Por que o chumbo vira o foco quando o assunto é criança
Entre os contaminantes avaliados, o chumbo aparece como o principal “motor” do risco calculado para crianças no consumo de banana. A reportagem da Agência FAPESP aponta que o resultado para crianças ultrapassou o limiar 1 no índice total usado pelos autores, puxado principalmente pelo chumbo, com cádmio também acima do recomendado no recorte citado.
A preocupação não é abstrata. A Organização Mundial da Saúde afirma que o chumbo pode afetar de forma permanente o desenvolvimento do cérebro infantil, com impactos como redução de QI e mudanças comportamentais, incluindo menor atenção.
O CDC dos EUA também lista problemas de aprendizagem e comportamento, além de menor capacidade de atenção, como consequências associadas à exposição. A mensagem é que a prevenção importa porque parte do dano pode ser duradoura.
É por isso que o estudo olha com lupa para o grupo mais sensível. Crianças pequenas tendem a ter maior vulnerabilidade por fatores biológicos e também porque a dose “por quilo de corpo” pode ficar mais alta quando se come o mesmo alimento.
Como os pesquisadores mediram os metais e transformaram isso em “risco”
Para chegar aos números, a equipe coletou solo e plantas e separou partes como raízes, caule, folhas e frutos. Depois, lavou, secou, triturou e fez análises químicas para estimar concentrações em massa seca.
A etapa seguinte foi conectar “quanto tem no alimento” com “quanto uma pessoa pode ingerir”, usando métricas padronizadas de avaliação de risco à saúde. O artigo descreve o uso de Hazard Quotient, Hazard Index e Total Hazard Index, e a síntese é que crianças que consomem banana podem ultrapassar o patamar considerado preocupante no modelo.

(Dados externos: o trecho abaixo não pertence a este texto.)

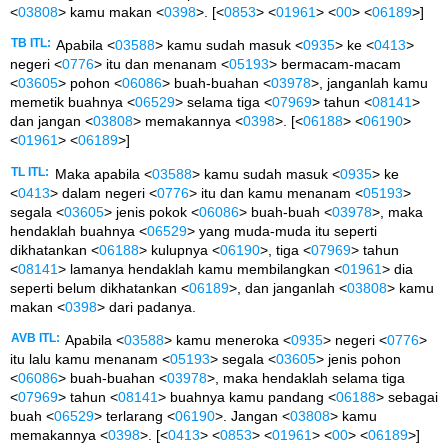
<
03808
> kamu makan <
0398
>. [<
0853
> <
01961
> <
00
> <
06189
>]
TB ITL:
Apabila <
03588
> kamu sudah masuk <
0935
> ke <
0413
>
negeri <
0776
> itu dan menanam <
05193
> bermacam-macam
<
03605
> pohon <
06086
> buah-buahan <
03978
>, janganlah kamu
memetik buahnya <
06529
> selama tiga <
07969
> tahun <
08141
>
dan jangan <
03808
> memakannya <
0398
>. [<
06188
> <
06190
>
<
01961
> <
06189
>]
TL ITL:
Maka apabila <
03588
> kamu sudah masuk <
0935
> ke
<
0413
> dalam negeri <
0776
> itu dan kamu menanam <
05193
>
segala <
03605
> jenis pokok <
06086
> buah-buah <
03978
>, maka
hendaklah buahnya <
06529
> yang muda-muda itu seperti
dikhatankan <
06188
> kulupnya <
06190
>, tiga <
07969
> tahun
<
08141
> lamanya hendaklah kamu membilangkan <
01961
> dia
seperti belum dikhatankan <
06189
>, dan janganlah <
03808
> kamu
makan <
0398
> dari padanya.
AVB ITL:
Apabila <
03588
> kamu meneroka <
0935
> negeri <
0776
>
itu lalu kamu menanam <
05193
> segala <
03605
> jenis pohon
<
06086
> buah-buahan <
03978
>, maka hendaklah selama tiga
<
07969
> tahun <
08141
> buahnya kamu pandang <
06188
> sebagai
buah <
06529
> terlarang <
06190
>. Jangan <
03808
> kamu
memakannya <
0398
>. [<
0413
> <
0853
> <
01961
> <
00
> <
06189
>]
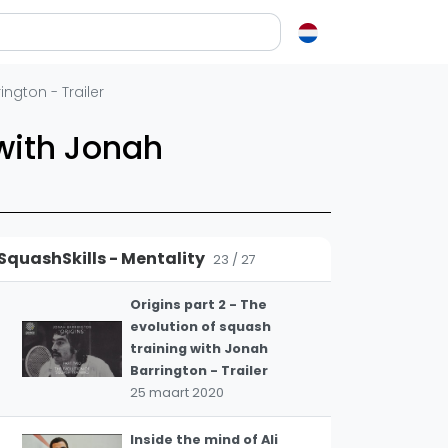
26 december 2020
Squash tips: Origins Part
2 - The Barringtons give
en over squash
ington - Trailer
21
their view on court
sprints
ash?
 with Jonah
27 maart 2020
e op letten als je een racket koopt
squash zo leuk?
Squash tips: Origins part
2 - The evolution of
22
elen
squash - Intro
SquashSkills - Mentality
26 maart 2020
23 / 27
ieken in squash
ket vinden
Origins part 2 - The
evolution of squash
tiek
training with Jonah
gon
Barrington - Trailer
25 maart 2020
Inside the mind of Ali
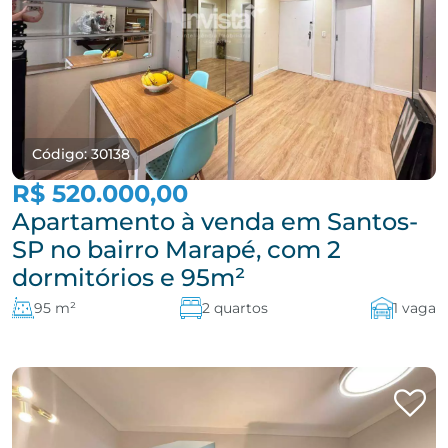
Código: 30138
R$ 520.000,00
Apartamento à venda em Santos-
SP no bairro Marapé, com 2
dormitórios e 95m²
95 m²
2 quartos
1 vaga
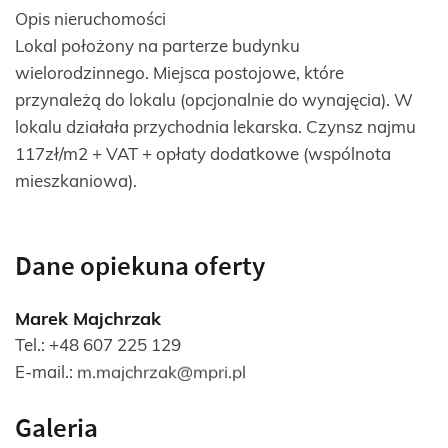
Opis nieruchomości
Lokal położony na parterze budynku
wielorodzinnego. Miejsca postojowe, które
przynależą do lokalu (opcjonalnie do wynajęcia). W
lokalu działała przychodnia lekarska. Czynsz najmu
117zł/m2 + VAT + opłaty dodatkowe (wspólnota
mieszkaniowa).
Dane opiekuna oferty
Marek Majchrzak
Tel.:
+48 607 225 129
E-mail.:
Galeria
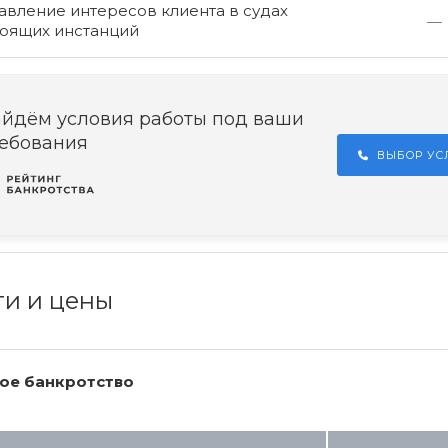
вление интересов клиента в судах
—
оящих инстанций
йдём условия работы под ваши
ебования
ВЫБОР У
ги и цены
ое банкротство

Na divulgação, os autores também consideraram hábitos de consumo local e parâmetros de exposição. A Agência FAPESP cita o uso de dados do IBGE para estimar o quanto da alimentação vinha de fora e o quanto era produzido e consumido na própria região.
Há um ponto técnico que chama atenção no resumo do PubMed. O estudo afirma que a associação dos metais com óxidos de ferro, que em tese poderia reduzir a disponibilidade, não foi um mecanismo eficiente no cenário avaliado, o que amplia a preocupação com produção de alimentos nesses ambientes.
O que isso diz sobre o legado do rompimento da barragem de Fundão
O rompimento ocorreu em 5 de novembro de 2015 e liberou dezenas de milhões de metros cúbicos de rejeitos que percorreram a bacia do rio Doce até o oceano. Uma análise publicada em Perspectives in Ecology and Conservation descreve a dimensão do desastre e a extensão da contaminação ao longo do sistema hídrico.
O estudo atual reforça a ideia de que o impacto não é só na água e na pesca. Ele chega ao solo e pode entrar na cadeia alimentar por cultivos, especialmente em áreas estuarinas onde as condições químicas favorecem a mobilidade de contaminantes.
Na comunicação institucional, a Universidade Federal do Espírito Santo também tratou os resultados como um sinal de alerta para segurança alimentar, apontando que a contaminação crônica e o risco maior para crianças merecem atenção e ampliação de amostragem.
O tema ganha peso adicional porque a pesquisa é parte de uma linha contínua de investigação e recebeu reconhecimento acadêmico. A tese relacionada ao trabalho foi premiada na USP em 2025 e a Esalq também registrou premiação no Prêmio Capes de Tese 2025.
Você acha que deveria haver restrição imediata ao plantio e venda de alimentos em áreas do estuário do rio Doce até um monitoramento independente “carimbar” a segurança, ou isso puniria quem não tem culpa e vive da agricultura local? Deixe seu comentário.

Esse plantio deve ser realocado para áreas nao contaminadas e as pessoas indenizadas. Nao tem cabimento vender produtos envenenados!
Entre não ter o que comer e passar fome ao ter que comer produtos agrícolas contaminados com metais pesados, com certeza, o povo vai comer os alimentos contaminados.